▶ [What you are asked to do]: Set down the passage from the news piece on the delayed Mitsubishi jet, everything from "Mitsubishi Heavy Industries Ltd." down to "April, or later.", with no changes.

***** Document excerpt

Mitsubishi Aircraft to delay jet delivery to 2021 or later

The SpaceJet M90. Sketched by the Pan Pacific Agency.Photo: Mitsubishi Aircraft Corp.

NAGOYA, Feb 9, 2020, Kyodo. Mitsubishi Aircraft Corp is set to delay delivery of a new passenger jet to 2021 or later due to parts problems, Japan Today reported.

This will be the sixth time that the company has pushed back delivery of the SpaceJet M90 small passenger aircraft to launch customer All Nippon Airways Co.

Mitsubishi Heavy Industries Ltd. President and CEO Seiji Izumisawa said that delivery will be delayed from mid-2020 to sometime in the business year 2021 starting in April, or later.

Mitsubishi Aircraft has also announced executive personnel changes effective April 1, appointing Takaoki Niwa, president and CEO of Mitsubishi Heavy Industries America Inc, as new president, as the company “prepares to enter the final phase of certification flight testing on the SpaceJet M90.”

**********
***** Material shown

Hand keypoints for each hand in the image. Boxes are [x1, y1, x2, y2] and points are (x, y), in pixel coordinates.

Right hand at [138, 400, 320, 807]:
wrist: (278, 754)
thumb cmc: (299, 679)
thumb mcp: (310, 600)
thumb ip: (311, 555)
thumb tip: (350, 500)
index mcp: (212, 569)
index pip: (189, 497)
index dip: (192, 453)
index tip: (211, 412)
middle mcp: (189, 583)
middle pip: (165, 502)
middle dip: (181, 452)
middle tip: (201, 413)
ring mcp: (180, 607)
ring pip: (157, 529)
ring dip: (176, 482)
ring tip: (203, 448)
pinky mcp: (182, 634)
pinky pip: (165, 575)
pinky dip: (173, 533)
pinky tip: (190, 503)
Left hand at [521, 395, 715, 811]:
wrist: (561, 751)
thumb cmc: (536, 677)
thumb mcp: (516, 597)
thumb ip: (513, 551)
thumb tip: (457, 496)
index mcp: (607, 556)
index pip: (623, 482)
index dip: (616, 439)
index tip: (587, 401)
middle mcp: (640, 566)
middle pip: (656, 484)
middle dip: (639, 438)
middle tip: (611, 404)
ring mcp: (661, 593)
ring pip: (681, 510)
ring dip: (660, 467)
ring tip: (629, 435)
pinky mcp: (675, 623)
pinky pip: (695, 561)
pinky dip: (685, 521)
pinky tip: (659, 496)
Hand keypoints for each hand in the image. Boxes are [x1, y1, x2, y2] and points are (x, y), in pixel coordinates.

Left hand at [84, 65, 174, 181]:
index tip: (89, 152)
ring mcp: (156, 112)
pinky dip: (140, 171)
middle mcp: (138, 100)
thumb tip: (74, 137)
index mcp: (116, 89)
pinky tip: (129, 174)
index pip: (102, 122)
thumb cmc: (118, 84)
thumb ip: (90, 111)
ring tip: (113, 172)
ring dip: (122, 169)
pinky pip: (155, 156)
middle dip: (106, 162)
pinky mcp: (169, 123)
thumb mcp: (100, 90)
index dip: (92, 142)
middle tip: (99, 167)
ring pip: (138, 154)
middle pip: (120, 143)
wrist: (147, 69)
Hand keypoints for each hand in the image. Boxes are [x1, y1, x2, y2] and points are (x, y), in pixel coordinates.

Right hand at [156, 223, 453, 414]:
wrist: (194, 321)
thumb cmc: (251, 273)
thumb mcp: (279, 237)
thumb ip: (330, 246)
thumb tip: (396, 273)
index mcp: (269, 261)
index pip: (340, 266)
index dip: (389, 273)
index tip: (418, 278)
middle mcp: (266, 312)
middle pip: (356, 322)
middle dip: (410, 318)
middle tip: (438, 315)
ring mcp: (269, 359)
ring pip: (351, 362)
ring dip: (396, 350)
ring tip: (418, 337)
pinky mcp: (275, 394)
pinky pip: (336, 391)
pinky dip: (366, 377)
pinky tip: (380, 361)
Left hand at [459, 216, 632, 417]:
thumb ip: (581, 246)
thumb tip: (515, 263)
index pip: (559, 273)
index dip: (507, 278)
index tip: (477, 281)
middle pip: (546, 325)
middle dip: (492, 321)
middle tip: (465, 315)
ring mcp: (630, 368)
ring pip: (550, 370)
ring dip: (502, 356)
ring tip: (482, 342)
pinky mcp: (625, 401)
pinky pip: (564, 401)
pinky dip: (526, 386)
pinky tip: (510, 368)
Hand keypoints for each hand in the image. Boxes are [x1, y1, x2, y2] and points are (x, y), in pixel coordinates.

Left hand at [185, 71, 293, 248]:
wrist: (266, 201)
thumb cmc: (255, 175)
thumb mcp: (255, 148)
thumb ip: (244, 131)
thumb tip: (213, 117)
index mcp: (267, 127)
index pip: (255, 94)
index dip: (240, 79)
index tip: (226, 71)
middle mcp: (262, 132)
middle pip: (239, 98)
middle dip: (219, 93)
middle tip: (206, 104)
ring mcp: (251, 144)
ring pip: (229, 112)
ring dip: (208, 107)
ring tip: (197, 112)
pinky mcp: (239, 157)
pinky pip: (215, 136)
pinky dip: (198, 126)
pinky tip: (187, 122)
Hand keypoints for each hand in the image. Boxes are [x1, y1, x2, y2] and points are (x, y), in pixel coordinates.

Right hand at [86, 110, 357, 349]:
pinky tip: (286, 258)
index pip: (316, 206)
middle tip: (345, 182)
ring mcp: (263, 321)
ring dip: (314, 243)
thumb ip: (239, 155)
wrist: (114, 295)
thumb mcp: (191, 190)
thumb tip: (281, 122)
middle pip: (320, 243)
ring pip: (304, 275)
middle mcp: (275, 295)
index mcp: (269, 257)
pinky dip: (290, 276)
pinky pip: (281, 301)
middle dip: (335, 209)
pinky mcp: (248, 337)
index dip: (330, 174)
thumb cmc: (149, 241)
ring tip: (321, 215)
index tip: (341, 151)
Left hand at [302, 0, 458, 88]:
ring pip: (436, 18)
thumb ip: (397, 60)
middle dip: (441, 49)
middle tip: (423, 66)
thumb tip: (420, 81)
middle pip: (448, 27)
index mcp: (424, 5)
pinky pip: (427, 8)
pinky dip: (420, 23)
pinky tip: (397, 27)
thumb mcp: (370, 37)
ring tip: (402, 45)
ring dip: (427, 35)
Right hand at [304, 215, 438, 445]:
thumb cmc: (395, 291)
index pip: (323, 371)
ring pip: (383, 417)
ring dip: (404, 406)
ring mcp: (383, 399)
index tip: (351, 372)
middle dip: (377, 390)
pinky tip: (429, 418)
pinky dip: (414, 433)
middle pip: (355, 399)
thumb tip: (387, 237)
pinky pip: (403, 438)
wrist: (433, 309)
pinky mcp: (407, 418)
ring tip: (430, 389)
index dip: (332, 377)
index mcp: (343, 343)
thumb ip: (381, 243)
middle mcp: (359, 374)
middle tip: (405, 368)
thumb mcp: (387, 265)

**********

▶ [Answer section]:
Mitsubishi Heavy Industries Ltd. President and CEO Seiji Izumisawa said that delivery will be delayed from mid-2020 to sometime in the business year 2021 starting in April, or later.